The analyzer builds its CPG using tree-sitter, a fast incremental parsing library, via the Go binding go-tree-sitter. Tree-sitter produces a concrete syntax tree for each Go source file, which the builder then transforms into the CPG by resolving cross-file references and adding semantic edges.
Structure¶
graph TD
FILE["File Node"] --> FUNC["Function Node"]
FUNC --> PARAM["Parameter Nodes"]
FUNC --> CALL["Call Nodes"]
FUNC --> STRUCT["Struct Literal Nodes"]
FUNC -->|"EdgeCalls"| FUNC2["Called Function"]
PARAM -->|"EdgeDataFlow"| CALL
STRUCT -->|"EdgeContains"| FUNC
classDef node fill:#9b59b6,stroke:#8e44ad,color:#fff
class FILE,FUNC,PARAM,CALL,STRUCT,FUNC2 node
Node kinds¶
| Kind | Description |
|---|---|
File |
Source file |
Function |
Function or method declaration |
Parameter |
Function parameter with type |
Call |
Function call expression |
StructLiteral |
Composite literal (struct instantiation) |
Edge kinds¶
| Kind | Description |
|---|---|
EdgeCalls |
Function A calls function B |
EdgeAliases |
Type alias relationship |
EdgeContains |
Containment (file contains function, function contains literal) |
Properties¶
Each node carries:
- Name: Identifier
- File: Source file path
- Line: Line number
- Properties: Key-value metadata (e.g., parameter type, return type)

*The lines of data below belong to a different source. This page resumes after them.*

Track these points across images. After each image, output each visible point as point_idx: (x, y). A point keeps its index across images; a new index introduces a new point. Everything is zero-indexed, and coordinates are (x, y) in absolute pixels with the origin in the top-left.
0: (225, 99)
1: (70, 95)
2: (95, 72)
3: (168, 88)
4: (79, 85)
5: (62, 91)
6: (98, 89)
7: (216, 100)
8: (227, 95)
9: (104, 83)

- Annotations: Domain-specific metadata added by annotators
Thread safety¶
The CPG implementation (pkg/graph/cpg.go) is thread-safe:
sync.RWMutexprotects all node and edge operations- Multiple annotators can read concurrently
- Write operations (adding nodes/edges) are serialized
Building the CPG¶
The CPG is built in two stages: parse, then assemble.
flowchart LR
SRC["*.go files"] --> TS["Tree-sitter\nParser"]

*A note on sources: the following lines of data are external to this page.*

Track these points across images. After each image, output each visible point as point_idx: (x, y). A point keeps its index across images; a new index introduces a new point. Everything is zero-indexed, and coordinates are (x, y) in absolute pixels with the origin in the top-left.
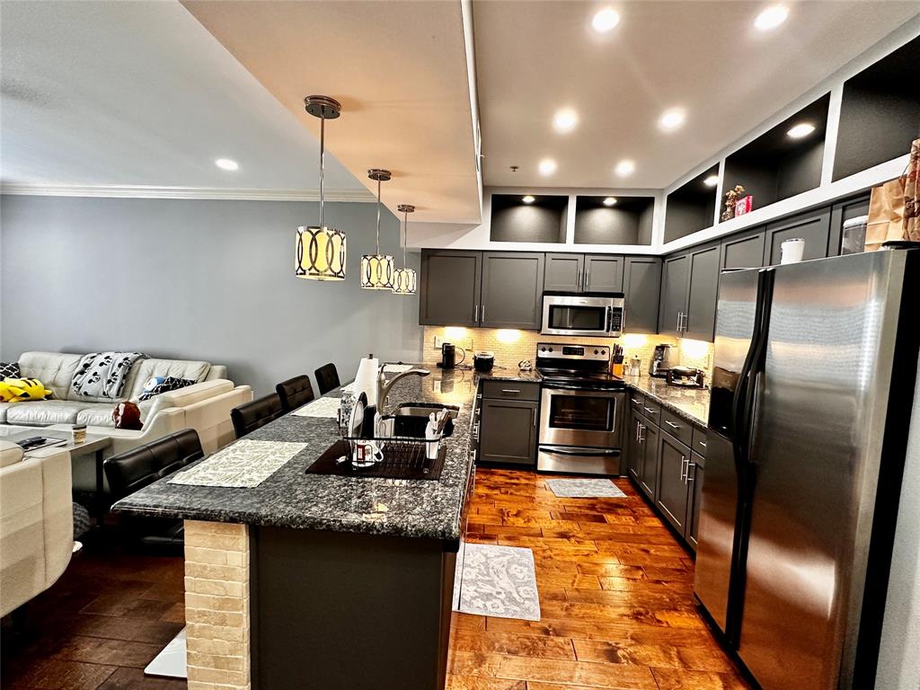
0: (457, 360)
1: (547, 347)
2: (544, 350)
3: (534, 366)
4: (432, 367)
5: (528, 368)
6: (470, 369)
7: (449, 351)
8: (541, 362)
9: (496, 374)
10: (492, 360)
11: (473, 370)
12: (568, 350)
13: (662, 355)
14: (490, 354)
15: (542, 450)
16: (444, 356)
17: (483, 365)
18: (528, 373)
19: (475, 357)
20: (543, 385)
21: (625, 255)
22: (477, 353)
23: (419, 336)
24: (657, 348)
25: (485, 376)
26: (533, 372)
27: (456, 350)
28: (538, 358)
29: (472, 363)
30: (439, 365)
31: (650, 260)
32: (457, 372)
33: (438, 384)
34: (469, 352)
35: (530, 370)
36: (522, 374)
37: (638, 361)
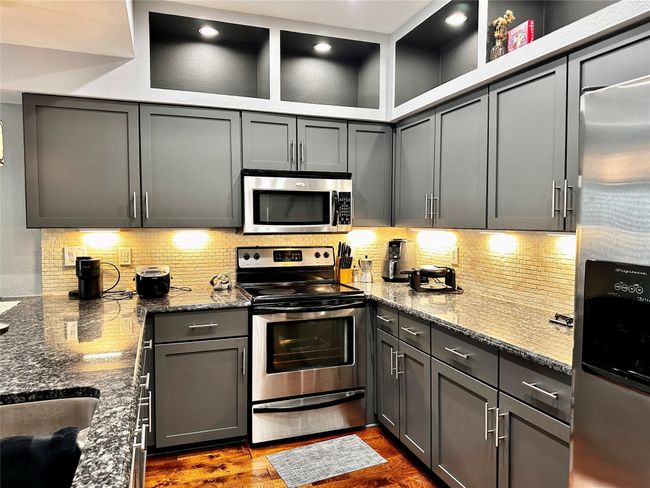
0: (106, 284)
1: (251, 253)
2: (247, 257)
3: (233, 282)
4: (60, 300)
5: (226, 286)
6: (131, 296)
7: (88, 272)
8: (244, 275)
9: (175, 300)
10: (166, 279)
11: (136, 298)
12: (279, 255)
13: (398, 253)
14: (164, 270)
15: (257, 411)
16: (80, 278)
17: (152, 288)
18: (226, 292)
19: (138, 276)
20: (252, 311)
21: (348, 121)
22: (141, 270)
23: (31, 249)
24: (391, 244)
25: (155, 307)
26: (234, 291)
27: (103, 267)
28: (239, 270)
29: (133, 287)
30: (73, 295)
31: (378, 128)
32: (107, 304)
33: (73, 326)
34: (127, 270)
35: (229, 288)
36: (217, 296)
37: (370, 262)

TS --> AST["Syntax Trees\n(per file)"]
AST --> EXT["Extractor\n(functions, calls,\nparams, literals)"]
EXT --> PR["ParseResult"]
PR --> BUILD["Builder\n(cross-file\nresolution)"]
BUILD --> CPG["Code Property\nGraph"]
classDef parse fill:#3498db,stroke:#2980b9,color:#fff
classDef build fill:#2ecc71,stroke:#27ae60,color:#fff
class TS,AST,EXT,PR parse
class BUILD build
-
Parser (
pkg/parser/go_parser.go): Tree-sitter parses each.gofile into a syntax tree, then the parser walks the tree extracting:- Function declarations with parameters and return types
- Function call expressions with arguments (including detecting sensitive sinks like
exec.Command,sql.Query) - Composite literals (struct instantiation with field values)

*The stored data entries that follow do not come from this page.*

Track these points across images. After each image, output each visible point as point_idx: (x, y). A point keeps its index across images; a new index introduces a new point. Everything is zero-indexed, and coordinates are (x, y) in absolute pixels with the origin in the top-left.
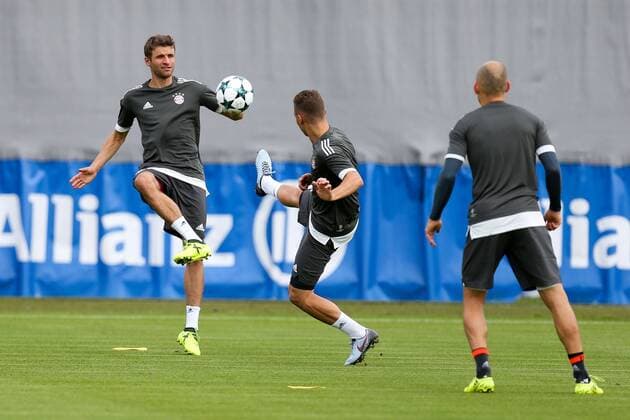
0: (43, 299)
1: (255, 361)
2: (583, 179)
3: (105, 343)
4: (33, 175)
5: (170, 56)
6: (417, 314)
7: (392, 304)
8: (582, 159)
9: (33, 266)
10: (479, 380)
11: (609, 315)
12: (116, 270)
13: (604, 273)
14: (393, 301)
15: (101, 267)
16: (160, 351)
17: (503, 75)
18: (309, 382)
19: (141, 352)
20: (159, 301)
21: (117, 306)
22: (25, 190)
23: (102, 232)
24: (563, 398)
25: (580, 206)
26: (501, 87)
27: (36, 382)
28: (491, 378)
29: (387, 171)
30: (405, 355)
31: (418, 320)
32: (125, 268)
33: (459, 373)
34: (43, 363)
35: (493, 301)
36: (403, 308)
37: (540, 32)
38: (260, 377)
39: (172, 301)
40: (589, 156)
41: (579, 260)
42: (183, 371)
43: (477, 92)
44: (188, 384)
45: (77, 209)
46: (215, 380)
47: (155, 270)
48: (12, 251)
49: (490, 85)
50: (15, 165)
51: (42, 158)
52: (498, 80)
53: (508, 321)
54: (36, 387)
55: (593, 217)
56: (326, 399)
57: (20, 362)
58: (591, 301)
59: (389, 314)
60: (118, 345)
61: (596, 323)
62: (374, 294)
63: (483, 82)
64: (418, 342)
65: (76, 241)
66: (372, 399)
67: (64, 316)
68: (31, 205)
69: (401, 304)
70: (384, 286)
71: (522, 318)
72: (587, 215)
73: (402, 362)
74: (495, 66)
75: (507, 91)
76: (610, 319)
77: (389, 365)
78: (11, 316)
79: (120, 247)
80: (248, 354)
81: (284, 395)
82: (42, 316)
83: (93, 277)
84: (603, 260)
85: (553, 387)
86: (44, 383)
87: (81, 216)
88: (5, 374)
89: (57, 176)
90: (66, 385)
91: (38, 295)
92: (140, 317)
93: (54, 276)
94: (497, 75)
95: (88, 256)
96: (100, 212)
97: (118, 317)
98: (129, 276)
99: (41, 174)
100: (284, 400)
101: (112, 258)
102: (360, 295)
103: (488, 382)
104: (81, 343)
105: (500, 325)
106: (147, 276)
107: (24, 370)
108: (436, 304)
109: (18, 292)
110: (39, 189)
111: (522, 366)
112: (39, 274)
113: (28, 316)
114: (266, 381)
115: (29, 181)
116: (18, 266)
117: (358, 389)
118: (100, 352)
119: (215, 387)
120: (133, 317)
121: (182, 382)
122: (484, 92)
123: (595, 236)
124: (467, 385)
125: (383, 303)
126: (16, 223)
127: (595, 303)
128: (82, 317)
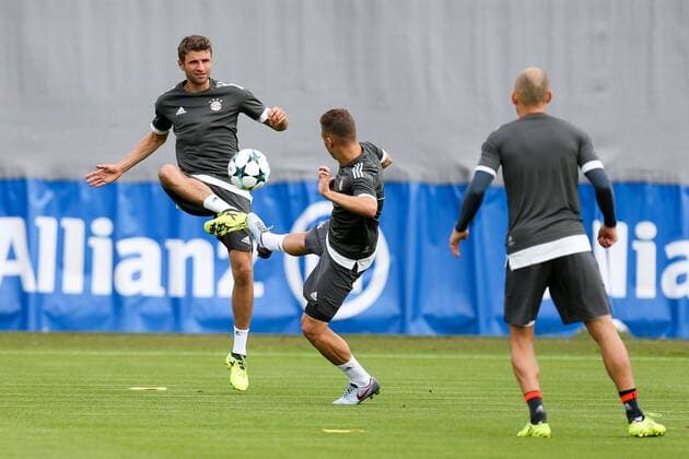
0: (50, 334)
1: (286, 401)
2: (650, 200)
3: (120, 383)
4: (40, 196)
5: (205, 61)
6: (465, 349)
7: (438, 338)
8: (649, 178)
9: (40, 296)
10: (533, 427)
11: (679, 350)
12: (133, 301)
13: (673, 304)
14: (440, 335)
15: (116, 298)
16: (180, 390)
17: (545, 83)
18: (345, 425)
19: (161, 393)
20: (181, 335)
21: (134, 340)
22: (31, 211)
23: (116, 259)
24: (628, 443)
25: (647, 230)
26: (542, 96)
27: (44, 425)
28: (546, 425)
29: (433, 191)
30: (452, 396)
31: (466, 357)
32: (142, 299)
33: (512, 415)
34: (52, 405)
35: (550, 335)
36: (450, 343)
37: (602, 36)
38: (292, 419)
39: (193, 335)
40: (656, 175)
41: (646, 290)
42: (206, 413)
43: (516, 102)
44: (213, 428)
45: (89, 233)
46: (242, 423)
47: (175, 302)
48: (17, 281)
49: (529, 94)
50: (21, 185)
51: (51, 177)
52: (539, 89)
53: (566, 357)
54: (44, 431)
55: (661, 241)
56: (364, 445)
57: (26, 403)
58: (660, 335)
59: (434, 350)
60: (135, 384)
61: (664, 359)
62: (419, 327)
63: (522, 91)
64: (467, 380)
65: (88, 269)
66: (416, 443)
67: (76, 352)
68: (38, 230)
69: (448, 338)
70: (429, 319)
71: (582, 354)
72: (654, 240)
73: (450, 403)
74: (535, 73)
75: (548, 101)
76: (679, 354)
77: (435, 406)
78: (16, 352)
79: (136, 276)
80: (279, 394)
81: (318, 439)
82: (49, 352)
83: (107, 309)
84: (673, 290)
85: (618, 430)
86: (53, 426)
87: (93, 242)
88: (9, 417)
89: (67, 197)
90: (76, 429)
91: (46, 330)
92: (159, 353)
93: (64, 308)
94: (537, 83)
95: (101, 286)
96: (115, 237)
97: (135, 353)
98: (146, 308)
99: (49, 195)
100: (318, 445)
101: (128, 288)
102: (402, 329)
103: (543, 429)
104: (93, 382)
105: (559, 361)
106: (167, 308)
107: (31, 412)
108: (486, 338)
109: (24, 326)
110: (47, 212)
111: (581, 407)
112: (47, 307)
113: (34, 353)
114: (298, 424)
115: (36, 202)
116: (24, 297)
117: (401, 433)
118: (114, 393)
119: (241, 431)
120: (151, 353)
121: (206, 426)
122: (523, 102)
123: (663, 262)
124: (522, 429)
125: (429, 338)
126: (21, 250)
127: (663, 337)
128: (94, 353)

- Switch/case statements (used for detecting unhandled CRD versions)
-
Builder (
pkg/builder/builder.go): Assembles per-file parse results into the unified CPG:- Creates nodes for each function, parameter, call, literal
- Creates edges (calls, contains, aliases)
- Resolves cross-file references (function A in file X calls function B in file Y)
Architecture enrichment¶
When --with-arch is provided, the CPG gains an ArchData sidecar:
type CPG struct {
nodes map[string]*Node
edges map[string][]*Edge
ArchData *arch.ArchitectureData // Optional
}
Architecture data enables queries that cross-reference code against extracted architecture:
- CGA-U01: Compare CRD version references in code against extracted CRD schemas
- Architecture-aware taint analysis: Follow data through known API boundaries
- Finding enrichment: Add
ArchRefto findings linking code to architecture components
Query execution¶
Queries traverse the CPG looking for patterns:
flowchart LR
QUERY["Query\n(e.g., CGA-004)"] --> WALK["Walk nodes\nmatching criteria"]
WALK --> CHECK["Check annotations\nand properties"]
CHECK --> EMIT["Emit finding\nwith file:line"]
classDef query fill:#e74c3c,stroke:#c0392b,color:#fff
class QUERY,WALK,CHECK query
The query engine (pkg/query/engine.go) provides:
RunDomain(domain): Execute all queries for a domain- Results grouped by domain with deduplication
- Per-domain SARIF output support
Taint analysis¶
Taint analysis (pkg/query/taint.go) traces data flow from sources to sinks:
- Sources: Functions that introduce untrusted data (HTTP request params, env vars, user input)
- Propagators: Functions that pass data through (assignments, returns, function calls)
- Sinks: Functions that perform sensitive operations (SQL queries, command execution, file writes)
A taint finding is emitted when data flows from a source to a sink without passing through a sanitizer.